___ Text segment

CDx[v_List, h_]:=ListCorrelate[ {-1, 0, 1}/(2 h), v, 2];

Backward Difference

BDx[v_List, h_] := ListCorrelate[{-1, 1}/(h), v, 2];

Forward Difference

FDx[v_List, h_] := ListCorrelate[{-1, 1}/(h), v];

We can check that they are performing the correct behavior via a simple symbolic test

v = Table[x[i], {i, 1, 5}];
CDx[v, h]
BDx[v, h]
FDx[v, h]

FiniteDifferenceDerivative Function

With that said, there is also a very nice function hidden inside of the NDSolve context called FiniteDifferenceDerivative. Search for "tutorial/NDSolveMethodOfLines" inside of the Documentation Center and look for the section "Spatial Derivative Approximations". This function allows for differentiation on a nonuniform mesh. The user must supply a grid and values. For example the 2D Lapacian operator is implemented via:

lap[vals_, {xgrid_, ygrid_}] :=
NDSolve`FiniteDifferenceDerivative[{2, 0}, {xgrid, ygrid}, vals] +
NDSolve`FiniteDifferenceDerivative[{0, 2}, {xgrid, ygrid}, vals]

Let's test it out:

n = 16;
h = 1.0/n;
xgrid = Table[x, {x, 0, 1 - h, h}];
ygrid = Table[y, {y, 0, 1 - h, h}];
vals = Table[Sin[2 Pi x]*Sin[2 Pi*y], {x, xgrid}, {y, ygrid}];
valsDiff = lap[vals, {xgrid, ygrid}];
(* Plot to see solution *)

______
___ Data section

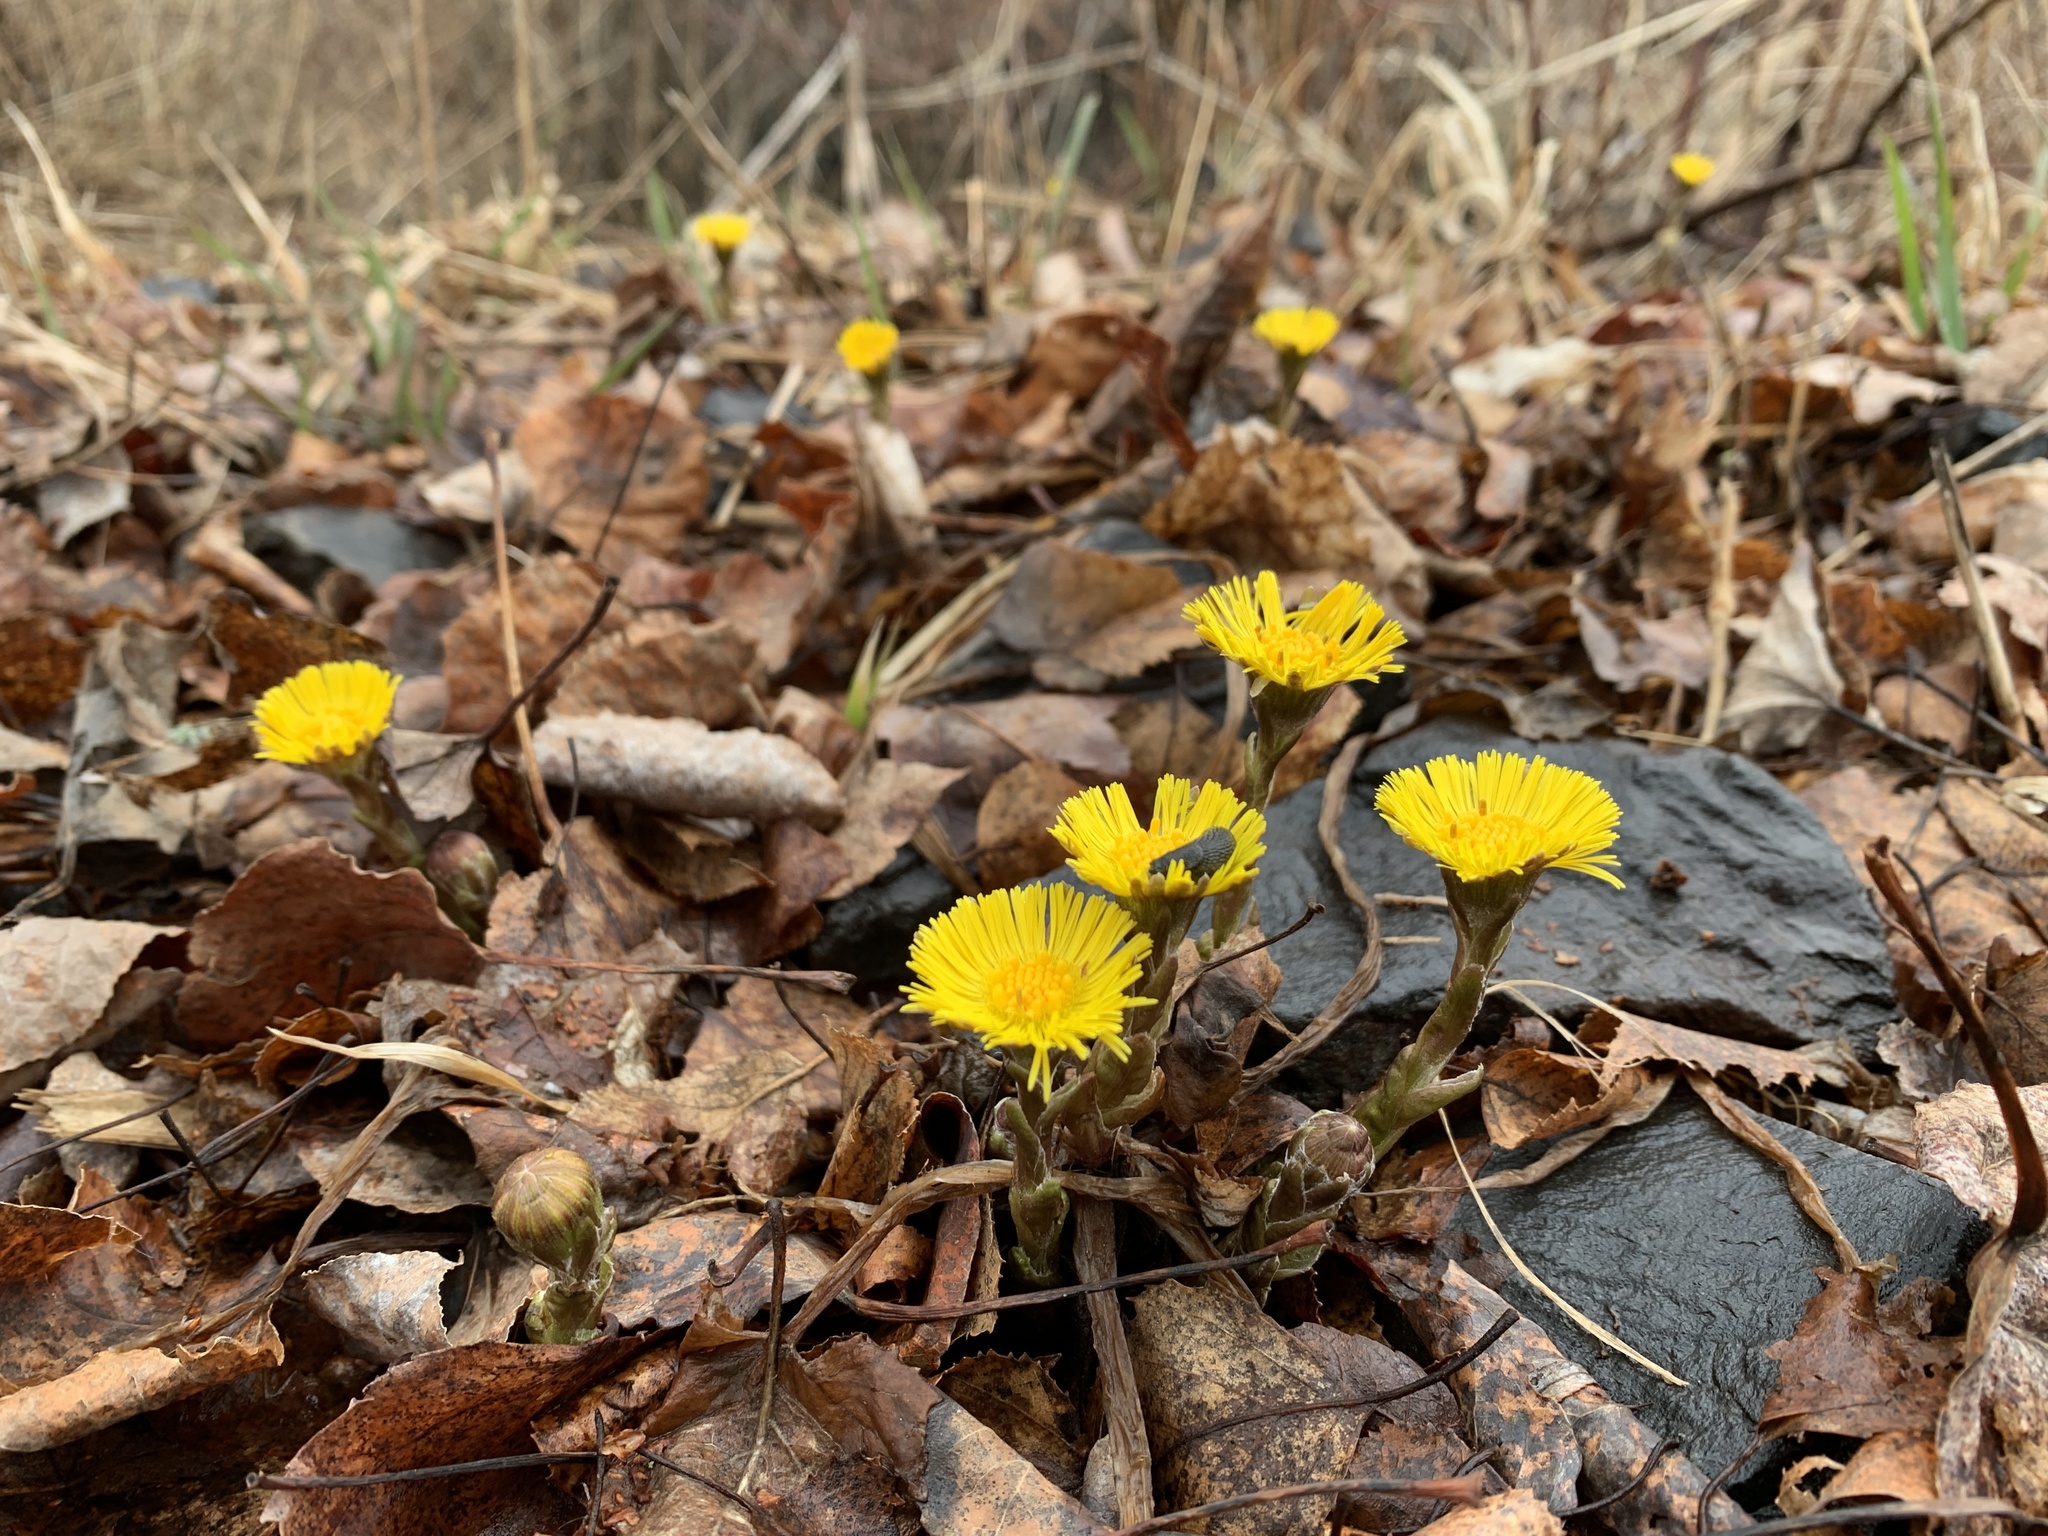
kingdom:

______
___ Data section

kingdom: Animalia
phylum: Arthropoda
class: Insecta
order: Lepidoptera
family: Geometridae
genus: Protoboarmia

______

Stated exercise 1: Print everything in the finite-difference excerpt from "Let's test it" down to "see solution *)".
Stated exercise 2:
Answer these about the finite-difference excerpt:
(a) What is the name of the function hidden inside the NDSolve context?
(b) Which section of the documentation should be looked for?
(c) What value is n set to in the test?
The items aren't needed for this work.

Written reply 1:
Let's test it out:

n = 16;
h = 1.0/n;
xgrid = Table[x, {x, 0, 1 - h, h}];
ygrid = Table[y, {y, 0, 1 - h, h}];
vals = Table[Sin[2 Pi x]*Sin[2 Pi*y], {x, xgrid}, {y, ygrid}];
valsDiff = lap[vals, {xgrid, ygrid}];
(* Plot to see solution *)

Written reply 2:
(a) FiniteDifferenceDerivative
(b) "Spatial Derivative Approximations"
(c) 16